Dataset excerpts
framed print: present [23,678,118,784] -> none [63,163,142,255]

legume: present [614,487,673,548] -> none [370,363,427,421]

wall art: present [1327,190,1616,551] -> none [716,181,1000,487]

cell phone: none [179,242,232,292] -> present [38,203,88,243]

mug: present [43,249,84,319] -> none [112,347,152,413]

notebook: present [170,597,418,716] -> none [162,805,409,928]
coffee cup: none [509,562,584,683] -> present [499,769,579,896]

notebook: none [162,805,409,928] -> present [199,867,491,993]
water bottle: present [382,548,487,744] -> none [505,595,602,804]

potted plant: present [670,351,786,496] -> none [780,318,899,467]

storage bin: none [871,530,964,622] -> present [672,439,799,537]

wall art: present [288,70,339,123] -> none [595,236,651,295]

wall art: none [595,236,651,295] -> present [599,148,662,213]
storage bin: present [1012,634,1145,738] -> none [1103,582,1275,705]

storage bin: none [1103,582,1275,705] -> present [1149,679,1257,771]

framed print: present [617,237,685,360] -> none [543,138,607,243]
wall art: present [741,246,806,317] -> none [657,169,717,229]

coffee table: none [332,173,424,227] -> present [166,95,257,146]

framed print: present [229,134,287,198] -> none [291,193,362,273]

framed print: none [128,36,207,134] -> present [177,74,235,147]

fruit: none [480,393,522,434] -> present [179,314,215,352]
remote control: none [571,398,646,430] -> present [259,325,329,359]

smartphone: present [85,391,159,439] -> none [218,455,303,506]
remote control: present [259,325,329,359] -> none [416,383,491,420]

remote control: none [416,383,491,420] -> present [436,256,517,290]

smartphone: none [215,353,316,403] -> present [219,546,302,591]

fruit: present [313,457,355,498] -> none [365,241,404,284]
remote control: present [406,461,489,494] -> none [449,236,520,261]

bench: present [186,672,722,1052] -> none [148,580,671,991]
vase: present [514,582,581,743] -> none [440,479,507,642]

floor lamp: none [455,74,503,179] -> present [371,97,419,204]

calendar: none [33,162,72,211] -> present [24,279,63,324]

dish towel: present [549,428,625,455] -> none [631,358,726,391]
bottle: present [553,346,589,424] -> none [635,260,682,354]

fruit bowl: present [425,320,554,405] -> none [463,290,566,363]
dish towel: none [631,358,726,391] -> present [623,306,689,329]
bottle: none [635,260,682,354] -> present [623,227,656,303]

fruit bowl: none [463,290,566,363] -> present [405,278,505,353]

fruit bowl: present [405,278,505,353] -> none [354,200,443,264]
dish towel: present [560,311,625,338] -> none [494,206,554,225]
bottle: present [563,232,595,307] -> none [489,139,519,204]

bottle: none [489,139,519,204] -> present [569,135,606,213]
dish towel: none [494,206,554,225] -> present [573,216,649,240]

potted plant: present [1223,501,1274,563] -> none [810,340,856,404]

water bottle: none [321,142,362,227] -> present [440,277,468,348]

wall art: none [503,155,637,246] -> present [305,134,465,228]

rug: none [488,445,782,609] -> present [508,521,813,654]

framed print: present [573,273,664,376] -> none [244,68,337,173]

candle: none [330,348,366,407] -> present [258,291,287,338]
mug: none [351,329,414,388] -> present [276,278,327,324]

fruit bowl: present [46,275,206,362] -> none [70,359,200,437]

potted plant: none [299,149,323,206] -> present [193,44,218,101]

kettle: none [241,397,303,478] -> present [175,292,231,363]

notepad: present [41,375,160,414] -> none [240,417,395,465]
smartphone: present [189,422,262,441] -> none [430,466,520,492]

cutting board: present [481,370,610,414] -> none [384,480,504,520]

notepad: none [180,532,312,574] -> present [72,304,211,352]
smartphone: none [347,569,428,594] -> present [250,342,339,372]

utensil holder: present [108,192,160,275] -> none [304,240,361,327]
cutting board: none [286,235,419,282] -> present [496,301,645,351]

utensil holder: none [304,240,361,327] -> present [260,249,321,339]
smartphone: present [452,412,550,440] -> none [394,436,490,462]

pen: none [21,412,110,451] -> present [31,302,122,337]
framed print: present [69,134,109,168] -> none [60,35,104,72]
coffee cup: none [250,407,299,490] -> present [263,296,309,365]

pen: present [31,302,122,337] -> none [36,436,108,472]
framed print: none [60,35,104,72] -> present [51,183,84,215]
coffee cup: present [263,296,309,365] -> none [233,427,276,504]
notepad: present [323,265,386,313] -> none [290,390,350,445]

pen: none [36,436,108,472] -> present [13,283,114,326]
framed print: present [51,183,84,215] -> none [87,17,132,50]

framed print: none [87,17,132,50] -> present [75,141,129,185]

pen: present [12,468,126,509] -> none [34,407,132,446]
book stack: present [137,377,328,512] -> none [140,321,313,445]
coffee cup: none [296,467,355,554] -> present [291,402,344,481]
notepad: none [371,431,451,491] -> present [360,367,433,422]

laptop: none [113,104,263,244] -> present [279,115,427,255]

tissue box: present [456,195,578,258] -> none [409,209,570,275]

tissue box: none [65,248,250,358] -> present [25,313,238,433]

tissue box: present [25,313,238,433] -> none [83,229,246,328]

◆ What is required: The full set of records must be transcribed character for character.

◆ Response to this task:
framed print: present [23,678,118,784] -> none [63,163,142,255]

legume: present [614,487,673,548] -> none [370,363,427,421]

wall art: present [1327,190,1616,551] -> none [716,181,1000,487]

cell phone: none [179,242,232,292] -> present [38,203,88,243]

mug: present [43,249,84,319] -> none [112,347,152,413]

notebook: present [170,597,418,716] -> none [162,805,409,928]
coffee cup: none [509,562,584,683] -> present [499,769,579,896]

notebook: none [162,805,409,928] -> present [199,867,491,993]
water bottle: present [382,548,487,744] -> none [505,595,602,804]

potted plant: present [670,351,786,496] -> none [780,318,899,467]

storage bin: none [871,530,964,622] -> present [672,439,799,537]

wall art: present [288,70,339,123] -> none [595,236,651,295]

wall art: none [595,236,651,295] -> present [599,148,662,213]
storage bin: present [1012,634,1145,738] -> none [1103,582,1275,705]

storage bin: none [1103,582,1275,705] -> present [1149,679,1257,771]

framed print: present [617,237,685,360] -> none [543,138,607,243]
wall art: present [741,246,806,317] -> none [657,169,717,229]

coffee table: none [332,173,424,227] -> present [166,95,257,146]

framed print: present [229,134,287,198] -> none [291,193,362,273]

framed print: none [128,36,207,134] -> present [177,74,235,147]

fruit: none [480,393,522,434] -> present [179,314,215,352]
remote control: none [571,398,646,430] -> present [259,325,329,359]

smartphone: present [85,391,159,439] -> none [218,455,303,506]
remote control: present [259,325,329,359] -> none [416,383,491,420]

remote control: none [416,383,491,420] -> present [436,256,517,290]

smartphone: none [215,353,316,403] -> present [219,546,302,591]

fruit: present [313,457,355,498] -> none [365,241,404,284]
remote control: present [406,461,489,494] -> none [449,236,520,261]

bench: present [186,672,722,1052] -> none [148,580,671,991]
vase: present [514,582,581,743] -> none [440,479,507,642]

floor lamp: none [455,74,503,179] -> present [371,97,419,204]

calendar: none [33,162,72,211] -> present [24,279,63,324]

dish towel: present [549,428,625,455] -> none [631,358,726,391]
bottle: present [553,346,589,424] -> none [635,260,682,354]

fruit bowl: present [425,320,554,405] -> none [463,290,566,363]
dish towel: none [631,358,726,391] -> present [623,306,689,329]
bottle: none [635,260,682,354] -> present [623,227,656,303]

fruit bowl: none [463,290,566,363] -> present [405,278,505,353]

fruit bowl: present [405,278,505,353] -> none [354,200,443,264]
dish towel: present [560,311,625,338] -> none [494,206,554,225]
bottle: present [563,232,595,307] -> none [489,139,519,204]

bottle: none [489,139,519,204] -> present [569,135,606,213]
dish towel: none [494,206,554,225] -> present [573,216,649,240]

potted plant: present [1223,501,1274,563] -> none [810,340,856,404]

water bottle: none [321,142,362,227] -> present [440,277,468,348]

wall art: none [503,155,637,246] -> present [305,134,465,228]

rug: none [488,445,782,609] -> present [508,521,813,654]

framed print: present [573,273,664,376] -> none [244,68,337,173]

candle: none [330,348,366,407] -> present [258,291,287,338]
mug: none [351,329,414,388] -> present [276,278,327,324]

fruit bowl: present [46,275,206,362] -> none [70,359,200,437]

potted plant: none [299,149,323,206] -> present [193,44,218,101]

kettle: none [241,397,303,478] -> present [175,292,231,363]

notepad: present [41,375,160,414] -> none [240,417,395,465]
smartphone: present [189,422,262,441] -> none [430,466,520,492]

cutting board: present [481,370,610,414] -> none [384,480,504,520]

notepad: none [180,532,312,574] -> present [72,304,211,352]
smartphone: none [347,569,428,594] -> present [250,342,339,372]

utensil holder: present [108,192,160,275] -> none [304,240,361,327]
cutting board: none [286,235,419,282] -> present [496,301,645,351]

utensil holder: none [304,240,361,327] -> present [260,249,321,339]
smartphone: present [452,412,550,440] -> none [394,436,490,462]

pen: none [21,412,110,451] -> present [31,302,122,337]
framed print: present [69,134,109,168] -> none [60,35,104,72]
coffee cup: none [250,407,299,490] -> present [263,296,309,365]

pen: present [31,302,122,337] -> none [36,436,108,472]
framed print: none [60,35,104,72] -> present [51,183,84,215]
coffee cup: present [263,296,309,365] -> none [233,427,276,504]
notepad: present [323,265,386,313] -> none [290,390,350,445]

pen: none [36,436,108,472] -> present [13,283,114,326]
framed print: present [51,183,84,215] -> none [87,17,132,50]

framed print: none [87,17,132,50] -> present [75,141,129,185]

pen: present [12,468,126,509] -> none [34,407,132,446]
book stack: present [137,377,328,512] -> none [140,321,313,445]
coffee cup: none [296,467,355,554] -> present [291,402,344,481]
notepad: none [371,431,451,491] -> present [360,367,433,422]

laptop: none [113,104,263,244] -> present [279,115,427,255]

tissue box: present [456,195,578,258] -> none [409,209,570,275]

tissue box: none [65,248,250,358] -> present [25,313,238,433]

tissue box: present [25,313,238,433] -> none [83,229,246,328]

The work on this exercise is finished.